Solving Chess Tactics
The absolute "must have" skill for all players is tactical knowledge. Endgame knowledge is also highly recommended. Without these two skills, you cannot become good at chess.
Tactical knowledge can be picked up through playing games. There's also tactical exercises (online or in books) and newspaper "find the best move" columns. These are usually 1 or 2 move combinations or checkmates.
Tactics are of vital importance for attackers and defenders. Often when ahead, a tactic can ensure the defender's position deteriorates quickly.
Equally a defensive tactic can save the game (or on occasion reverse the result!)
In this article, we aim to show a little practice can go a long way. We will look at 7 puzzles which are positions where there is a tactic but it may not be obvious.
First we show the puzzles and then the solutions at the end. Many nice tactical themes are covered which should help you improve your tactics. After a while, you'll "feel it" when there's a tactic looming.
All tactics shown are taken from the Chesstempo Tactics page and full credit for the puzzles should be attributed to their site.
Seven Review Puzzles
In line with normal play, no hints are given other than the side to play. We will run through the solutions in the next section.
As an opinion, these puzzles show tactics which are not completely obvious, in most cases. As mentioned above, the more you practice these, the easier it becomes to spot the patters in practice.
Review of the Puzzles
Maybe you were, quick as a flash, able to solve all of these. That's really great.
Maybe some of you found one or two a little challenging, that's equally ok. The great news is it does become a lot easier with practice and the themes crop up all the time.
Typical Tactical Themes
Let's look through some concepts which will help us solve these puzzles.
The following themes regularly come up in tactical puzzles and "over the board" play:
- Mate threats - the defender must make a concession to avoid checkmate (or cannot avoid checkmate - even better!)
- Overloading - the pieces have too many jobs and not enough moves - e.g. defending two pieces at once
- Deflection - very similar to overloading - the overloaded piece is moved away from the defence of one piece, leaving another unguarded
- Forks, Skewers and Pins - not so relevant for these puzzles but we have covered them in detail on the site
- Miscalculation - we will see this in puzzle 4
- LPDO - Loose pieces drop off
Tactics relevant for these puzzles
Forced MatesThe easiest one to start with and one that will come up all the time is "forced mating lines". If you have a sequence that leads to a direct checkmate, this is the line you should play. It makes no difference (other than if you're low on time, in which case why worry - get on with it!) how long it takes to deliver a forced mate - if it wins the point, play it.
The examples we see from these puzzles is in puzzle 5. Fans of the Chessmaster series may recognise the sequence leading to a forced, smothered mate. A smothered mate is one where the king is mated by a knight. It is literally smothered by its own pieces blocking all exit squares.

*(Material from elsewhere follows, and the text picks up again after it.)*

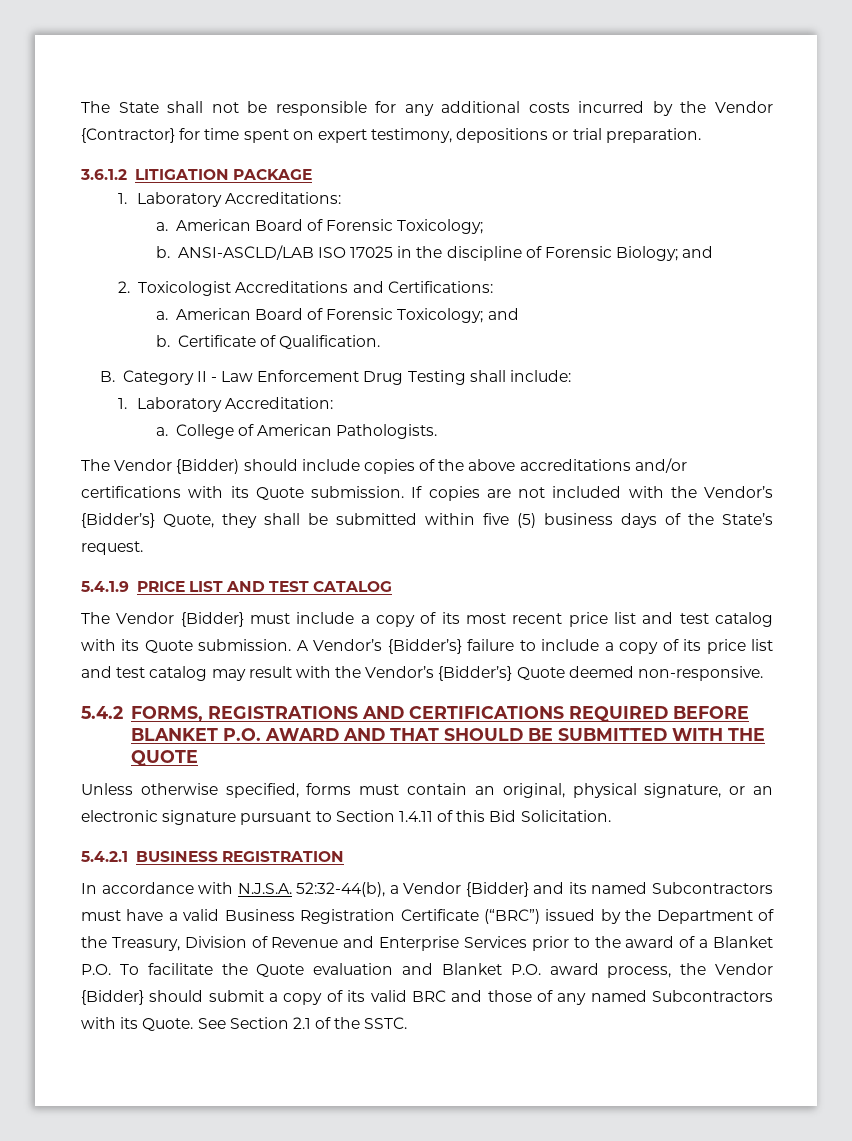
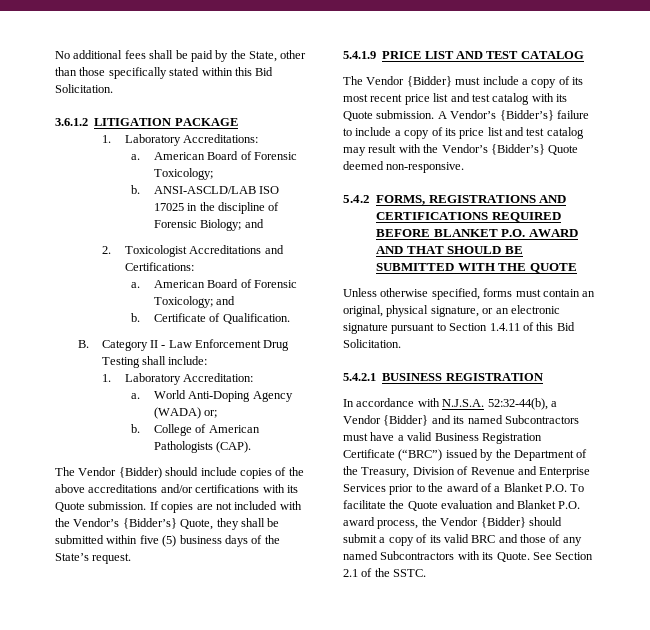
[81,101,774,116] [81,128,701,143] The State shall not be responsible for any additional costs incurred by the Vendor {Contractor} for time spent on expert testimony, depositions or trial preparation. -> [55,50,307,62] [55,67,274,79] [55,84,113,93] No additional fees shall be paid by the State, other than those specifically stated within this Bid Solicitation.
(168, 431) none -> [153,390,293,402] [153,407,218,419] [130,424,140,433] World Anti-Doping Agency (WADA) or; // b.
[336,424,438,439] Pathologists. -> [153,441,252,453] Pathologists (CAP).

Puzzle 2 is all about deflection. If there was no knight, 1. Qh5 would be mate, so make the knight move.
Puzzle 3 is also about deflection but this time it's more subtle. The starting move looks really clear but what then. This is one of the really hard things about tactics, finding the calm in the storm - one move kills any white hope of defending the position. With the queen on a new square, you can really force a white defender off the board...
Puzzle 1 is deflection in extremis. If black could, he'd even give up a queen to deliver a back-rank mate. Another finesse is notable in that the queen and rook would be prime target for a knight fork on e4. Combining these two ideas give a wonderful solution.
Puzzle 4 is a nice example of miscalculation. White's position looks deadly. The black queen is under attack and the tempting 1...Qxd5? loses on the spot - can you see how. Unfortunately for white, he hasn't quite calculated fully. What have they missed?
Loose Pieces Drop OffThe sixth puzzle is all about loose pieces dropping off. This technique is actually one of the easier ones. Just imagine where you would put your queen to attack the loose piece and one other. Then, make sure when it's there, both pieces are vulnerable and cannot capture anything - then you're up a piece!
Puzzle 7 is then another deflection but one which takes calculation. If you've done a few of these, you see the theme quickly but have to calculate to make sure it works!